Determination of copy numbers was performed using dPCR (QuantStudio 3D Digital PCR System, Thermo Fisher Scientific) with customized TaqMan assays of varying amplicon length for mitochondrial DNA (MT-CYB 63 bp, MT-CO3 78 bp, MT-ND4 92 bp, MT-RNR1 120 bp, MT-CO2 187 bp) and nuclear DNA (GAPDH 73 bp, GAPDH 115 bp, GUSB 71 bp, GUSB 108 bp, RAB7A 66 bp). Panel of amplicons with various sizes was designed using Primer 3 (http://primer3.ut.ee) and assays were manufactured by Integrated DNA Technologies (Interleuvenlaan, Belgium). mtDNA assays contained a FAM dye labeled minor groove binding probe and nuclear DNA assays contained a HEX dye-labeled TAMRA probe.

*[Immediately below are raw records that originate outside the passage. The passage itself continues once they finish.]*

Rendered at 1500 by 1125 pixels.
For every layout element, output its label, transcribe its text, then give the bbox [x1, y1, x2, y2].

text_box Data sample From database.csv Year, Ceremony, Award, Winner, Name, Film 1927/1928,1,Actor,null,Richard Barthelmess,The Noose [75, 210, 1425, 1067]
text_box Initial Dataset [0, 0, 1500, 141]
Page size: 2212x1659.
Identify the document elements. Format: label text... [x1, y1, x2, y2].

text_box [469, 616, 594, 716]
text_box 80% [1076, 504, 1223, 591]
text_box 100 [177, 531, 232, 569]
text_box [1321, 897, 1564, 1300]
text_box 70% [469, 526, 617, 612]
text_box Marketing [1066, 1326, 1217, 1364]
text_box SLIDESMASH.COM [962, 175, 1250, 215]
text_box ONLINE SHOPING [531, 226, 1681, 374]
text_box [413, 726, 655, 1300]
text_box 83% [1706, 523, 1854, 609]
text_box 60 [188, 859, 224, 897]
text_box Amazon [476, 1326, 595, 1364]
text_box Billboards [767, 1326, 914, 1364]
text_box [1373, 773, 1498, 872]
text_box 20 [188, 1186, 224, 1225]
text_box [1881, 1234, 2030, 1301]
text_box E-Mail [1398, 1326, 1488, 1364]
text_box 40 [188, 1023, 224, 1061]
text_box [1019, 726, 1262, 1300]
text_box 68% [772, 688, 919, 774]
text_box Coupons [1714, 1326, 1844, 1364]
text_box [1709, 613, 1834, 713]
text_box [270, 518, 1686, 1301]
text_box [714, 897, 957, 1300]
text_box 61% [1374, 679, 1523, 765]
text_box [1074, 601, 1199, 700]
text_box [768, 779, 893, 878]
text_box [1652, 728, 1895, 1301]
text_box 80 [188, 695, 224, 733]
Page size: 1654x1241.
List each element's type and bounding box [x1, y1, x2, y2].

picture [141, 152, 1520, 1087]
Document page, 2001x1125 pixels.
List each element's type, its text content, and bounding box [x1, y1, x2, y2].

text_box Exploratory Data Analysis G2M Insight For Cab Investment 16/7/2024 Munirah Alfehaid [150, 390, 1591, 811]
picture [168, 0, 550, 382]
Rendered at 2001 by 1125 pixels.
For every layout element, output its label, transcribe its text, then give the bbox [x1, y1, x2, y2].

TaqMan assays were run simultaneously in a duplex dPCR reaction. Sequences of primers and probes and appropriate ratios are listed in Supplementary Table S4. TaqMan assays (0.75 µl each) were mixed with 7.5 µl QuantStudio 3D Digital PCR Master Mix and variable volumes of DNA and H2O to a final volume of 15 µl, of which 14.5 µl were put on a 3D PCR 20 K Chip version 2 and run on a flat block thermocycler (ProFlex) from Thermo Fisher Scientific with following PCR conditions: hot start at 96 °C for 10 min, denaturation at 98 °C for 30 s, annealing/extension at 58 °C for 2 min for a total of 39 cycles, followed by a final extension step at 58 °C for 2 min. Data were analyzed with QuantStudio 3D AnalysisSuite Cloud Software version 3.2 (Thermo Fisher Scientific). Copy number analysis was performed with in total 12 tissue (tumor and normal), and six buffy coat and plasma samples, with an input amount of 1 ng for FFPE DNA and gDNA, 0.6 ng for patients’ cfDNA (n = 6) and 0.5 ng for healthy individuals (n = 7) (Supplementary Table S5).

Statistical analysis

All statistical analyses were performed with RStudio version 3.5.3 (R Foundation for Statistical Computing, Vienna, Austria) which is the graphical user interface of R programming language (R Core Team, 2020). Differences between experimental groups were considered statistically significant when P values were < 0.05. Shapiro-Wilk normality test was used to determine whether values follow a normal distribution. F-test was used to assess the equality of variances. Two-sided Mann-Whitney U test was used to compare nuclear cfDNA fragment sizes and levels of control and patient samples. T-Test (student’s t-test or Welch’s t-test) or Mann-Whitney U test was used for comparison of mitochondrial and nuclear copy numbers as indicated. Correlations were analyzed using the parametric Pearson correlation coefficient or the non-parametric rank-based Spearman correlation coefficient as indicated.

Ethics approval

All procedures performed in this study involving human participants were approved by the ethical standards of the local ethics committee (Ethics Committee of the Rhineland-Palatinate State Medical Association, Mainz, Germany, 11,194) and were in accordance with the 1964 Helsinki declaration and its later amendments or comparable ethical standards. Written informed consent was obtained from all patients.